Recently I had the opportunity to visit my family in Maryland. This was my first time back to the East coast since the birth of Malcolm, my son, four months ago. Many friends and relatives came to my parent’s home to see Malcolm including a Zen student that I have been working with for a number of years. The following is a story about an encounter my student and I had with some geese around the lake.
My parent’s home backs on to a lake, so we decided to take a walk around the lake.
The walk was dotted with conversation and silence. We spoke sharing how things were going for each of us, and we also just walked without saying anything, but listening to the birds on the lake and feeling the soft and somewhat muddy ground beneath our feet. I recalled how in my youth there were more mallard ducks than there were geese. Now the ducks are nowhere to be found and there are almost all geese.
We took a moment to rest from our walking and sat down on a bench looking over the lake, with a small hill rising behind us. I noticed a pair of adult geese and four goslings following their parents around just on the bank of the lake. I recalled the many times, despite signs saying, “don’t feed the wildlife,” how people would feed stale bread to the ducks and geese so much so that they would approach lake pedestrians looking for handouts. (Apparently it’s not good to feed wildlife because they become too dependent on people for their food, or so I was told. I don’t know if that is true or not.)
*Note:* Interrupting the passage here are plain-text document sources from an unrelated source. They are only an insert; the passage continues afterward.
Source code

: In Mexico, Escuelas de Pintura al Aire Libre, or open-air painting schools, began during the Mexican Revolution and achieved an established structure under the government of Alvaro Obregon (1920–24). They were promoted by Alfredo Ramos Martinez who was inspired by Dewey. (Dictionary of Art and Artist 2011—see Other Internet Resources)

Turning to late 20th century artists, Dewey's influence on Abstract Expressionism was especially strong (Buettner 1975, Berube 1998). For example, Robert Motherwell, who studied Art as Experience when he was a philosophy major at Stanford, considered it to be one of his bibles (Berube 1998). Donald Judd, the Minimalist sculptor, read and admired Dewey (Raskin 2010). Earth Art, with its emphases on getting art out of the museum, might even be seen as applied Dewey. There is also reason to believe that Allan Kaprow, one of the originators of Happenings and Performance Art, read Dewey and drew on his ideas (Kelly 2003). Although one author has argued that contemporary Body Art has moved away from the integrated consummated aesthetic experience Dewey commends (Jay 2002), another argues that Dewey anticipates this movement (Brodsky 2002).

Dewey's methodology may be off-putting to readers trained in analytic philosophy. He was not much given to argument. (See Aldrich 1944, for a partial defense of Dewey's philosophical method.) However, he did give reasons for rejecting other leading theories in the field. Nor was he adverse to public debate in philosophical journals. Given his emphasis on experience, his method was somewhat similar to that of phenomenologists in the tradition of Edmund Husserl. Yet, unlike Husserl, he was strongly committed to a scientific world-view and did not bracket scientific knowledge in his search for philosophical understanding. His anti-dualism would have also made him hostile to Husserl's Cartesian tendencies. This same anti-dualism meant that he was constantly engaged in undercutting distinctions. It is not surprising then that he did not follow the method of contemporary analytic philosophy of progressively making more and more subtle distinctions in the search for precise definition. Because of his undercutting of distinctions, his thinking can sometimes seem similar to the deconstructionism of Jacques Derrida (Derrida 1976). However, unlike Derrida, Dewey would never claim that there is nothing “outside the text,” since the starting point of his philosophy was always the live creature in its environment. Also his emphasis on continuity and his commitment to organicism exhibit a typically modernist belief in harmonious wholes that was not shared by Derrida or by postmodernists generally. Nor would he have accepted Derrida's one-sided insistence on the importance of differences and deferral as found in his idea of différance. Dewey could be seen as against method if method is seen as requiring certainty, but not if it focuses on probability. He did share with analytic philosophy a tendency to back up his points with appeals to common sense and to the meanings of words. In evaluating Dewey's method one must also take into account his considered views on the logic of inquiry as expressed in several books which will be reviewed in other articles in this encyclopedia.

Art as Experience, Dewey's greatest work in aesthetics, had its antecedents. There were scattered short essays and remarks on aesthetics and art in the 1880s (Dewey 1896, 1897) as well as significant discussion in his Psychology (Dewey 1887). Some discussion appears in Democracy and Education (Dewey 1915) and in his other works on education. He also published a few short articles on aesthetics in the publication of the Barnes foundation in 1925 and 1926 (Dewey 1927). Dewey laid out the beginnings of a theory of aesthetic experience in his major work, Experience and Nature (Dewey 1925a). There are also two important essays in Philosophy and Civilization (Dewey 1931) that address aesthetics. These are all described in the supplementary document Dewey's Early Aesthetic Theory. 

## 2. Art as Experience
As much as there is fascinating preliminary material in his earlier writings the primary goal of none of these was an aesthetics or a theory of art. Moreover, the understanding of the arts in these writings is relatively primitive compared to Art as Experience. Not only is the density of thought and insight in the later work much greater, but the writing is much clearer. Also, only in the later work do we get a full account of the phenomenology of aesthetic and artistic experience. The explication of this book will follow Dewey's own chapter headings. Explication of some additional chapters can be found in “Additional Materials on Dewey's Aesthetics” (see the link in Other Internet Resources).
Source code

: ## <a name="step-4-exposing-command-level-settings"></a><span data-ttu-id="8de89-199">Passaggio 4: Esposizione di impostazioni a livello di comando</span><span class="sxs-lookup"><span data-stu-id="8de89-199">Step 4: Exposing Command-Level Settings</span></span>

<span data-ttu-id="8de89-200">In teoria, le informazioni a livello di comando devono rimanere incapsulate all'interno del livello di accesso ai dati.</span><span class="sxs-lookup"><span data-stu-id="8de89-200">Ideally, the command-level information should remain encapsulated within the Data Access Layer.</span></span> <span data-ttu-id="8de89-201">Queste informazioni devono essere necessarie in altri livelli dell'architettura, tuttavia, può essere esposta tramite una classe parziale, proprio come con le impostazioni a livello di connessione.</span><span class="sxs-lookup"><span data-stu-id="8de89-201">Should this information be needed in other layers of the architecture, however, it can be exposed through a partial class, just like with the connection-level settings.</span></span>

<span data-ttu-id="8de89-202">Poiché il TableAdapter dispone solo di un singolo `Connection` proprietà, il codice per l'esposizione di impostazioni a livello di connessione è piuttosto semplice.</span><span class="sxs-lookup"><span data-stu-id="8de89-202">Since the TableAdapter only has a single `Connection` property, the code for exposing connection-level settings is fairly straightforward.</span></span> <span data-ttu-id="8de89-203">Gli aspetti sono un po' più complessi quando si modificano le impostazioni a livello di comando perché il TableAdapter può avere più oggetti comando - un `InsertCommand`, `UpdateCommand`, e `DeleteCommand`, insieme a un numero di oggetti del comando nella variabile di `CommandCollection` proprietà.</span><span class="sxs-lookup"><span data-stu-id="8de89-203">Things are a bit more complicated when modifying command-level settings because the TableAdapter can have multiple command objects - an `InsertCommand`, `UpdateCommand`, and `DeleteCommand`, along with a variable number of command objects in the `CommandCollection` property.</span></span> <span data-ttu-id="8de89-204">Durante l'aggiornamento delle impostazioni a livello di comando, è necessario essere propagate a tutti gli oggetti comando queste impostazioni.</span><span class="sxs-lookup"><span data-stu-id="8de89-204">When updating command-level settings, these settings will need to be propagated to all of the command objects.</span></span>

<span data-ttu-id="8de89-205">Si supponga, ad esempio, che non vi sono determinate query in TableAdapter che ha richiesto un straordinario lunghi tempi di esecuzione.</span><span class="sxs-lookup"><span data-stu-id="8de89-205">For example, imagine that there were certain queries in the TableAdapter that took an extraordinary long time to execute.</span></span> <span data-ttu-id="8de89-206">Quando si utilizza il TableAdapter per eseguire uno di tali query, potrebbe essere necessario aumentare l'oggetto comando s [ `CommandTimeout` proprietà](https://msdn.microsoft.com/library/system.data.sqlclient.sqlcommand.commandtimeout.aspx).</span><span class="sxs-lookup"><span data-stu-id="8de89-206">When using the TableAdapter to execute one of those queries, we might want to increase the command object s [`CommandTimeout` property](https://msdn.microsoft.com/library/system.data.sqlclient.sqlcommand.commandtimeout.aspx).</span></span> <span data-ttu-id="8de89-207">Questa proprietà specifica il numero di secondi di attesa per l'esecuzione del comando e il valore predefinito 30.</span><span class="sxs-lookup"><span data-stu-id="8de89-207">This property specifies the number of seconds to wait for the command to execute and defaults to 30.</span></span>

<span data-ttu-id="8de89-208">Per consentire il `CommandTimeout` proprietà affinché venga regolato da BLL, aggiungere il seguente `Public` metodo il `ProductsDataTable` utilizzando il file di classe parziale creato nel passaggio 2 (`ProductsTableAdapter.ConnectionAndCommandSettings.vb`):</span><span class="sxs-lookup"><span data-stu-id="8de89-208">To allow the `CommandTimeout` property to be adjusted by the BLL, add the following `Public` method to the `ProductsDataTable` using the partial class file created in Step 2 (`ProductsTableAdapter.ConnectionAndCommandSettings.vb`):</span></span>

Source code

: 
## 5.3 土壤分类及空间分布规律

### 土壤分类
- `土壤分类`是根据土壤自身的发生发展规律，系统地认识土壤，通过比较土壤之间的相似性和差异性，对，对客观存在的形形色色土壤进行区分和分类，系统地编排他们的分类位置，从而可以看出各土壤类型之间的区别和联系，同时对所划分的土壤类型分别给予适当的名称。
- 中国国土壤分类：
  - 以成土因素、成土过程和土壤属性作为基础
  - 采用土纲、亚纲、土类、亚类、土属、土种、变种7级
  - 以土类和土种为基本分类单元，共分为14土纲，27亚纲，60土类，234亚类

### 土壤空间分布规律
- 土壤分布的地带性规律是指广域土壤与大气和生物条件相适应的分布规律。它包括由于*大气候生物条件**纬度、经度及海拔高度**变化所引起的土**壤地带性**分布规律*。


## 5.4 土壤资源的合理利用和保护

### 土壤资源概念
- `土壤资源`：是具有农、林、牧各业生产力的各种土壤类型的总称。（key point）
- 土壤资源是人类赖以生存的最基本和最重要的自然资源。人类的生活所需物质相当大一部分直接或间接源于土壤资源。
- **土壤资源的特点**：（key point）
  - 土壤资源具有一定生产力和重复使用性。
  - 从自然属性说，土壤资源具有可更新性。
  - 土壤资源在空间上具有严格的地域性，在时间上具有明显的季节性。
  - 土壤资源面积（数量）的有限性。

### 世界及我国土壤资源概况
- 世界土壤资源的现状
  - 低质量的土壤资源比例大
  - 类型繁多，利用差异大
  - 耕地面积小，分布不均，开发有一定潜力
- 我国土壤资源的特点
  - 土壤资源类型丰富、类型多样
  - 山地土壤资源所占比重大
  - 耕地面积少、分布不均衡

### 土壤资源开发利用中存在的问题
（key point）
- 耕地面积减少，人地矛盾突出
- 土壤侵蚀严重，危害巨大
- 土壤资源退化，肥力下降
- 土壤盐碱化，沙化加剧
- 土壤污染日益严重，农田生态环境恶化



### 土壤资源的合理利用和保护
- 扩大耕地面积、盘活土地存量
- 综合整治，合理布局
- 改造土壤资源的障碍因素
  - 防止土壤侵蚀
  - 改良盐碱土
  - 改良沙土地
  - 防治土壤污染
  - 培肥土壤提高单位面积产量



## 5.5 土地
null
At one point these geese and their goslings decided to move off of land and press into the lake waters for a swim. They walked together as a group, one-by-one waddling their way into the water, bobbing up and down. Once on the water they moved in a circular pattern for about two minutes until one of the adult geese decided to climb out of the lake and walk toward us. I thought perhaps that the goose was looking for handouts as it stretched its long neck out and then began to honk in the direction of our bench. What else could a goose be wanting other than food from humans?
The goose continued to honk in our direction when all of a sudden two goslings came running quickly in a waddle down the small hill just behind the bench where we were sitting. They joined the adult and then rejoined the larger group that remained waiting for them in the lake waters.
As the two goslings appeared in my vision, it slowly dawned on me that the adult goose was not looking for handouts at all. He or she was, like all parents, greatly concerned about the whereabouts of her or his children, calling to them, and telling them to come closer. In this instance, I learned a lesson from geese: My perception of reality is not always the right one. I thought the goose was after food. From the goose’s perspective this was clearly not the case.
While sitting on the bench and sharing my discovery with my student, she made a parallel between my breakthrough and the teachings of Zen Master Nagarjuna, a pivotal teacher in the Zen Buddhist tradition. Nagarjuna taught that our concepts of reality are not reality. Reality cannot be captured in words or thoughts. What we think about life is never the actual experience of life. Life is never in our thoughts about it, but in the actual experience of living it in the present moment. How wonderful that the honk of a goose can awaken me to reality as it is!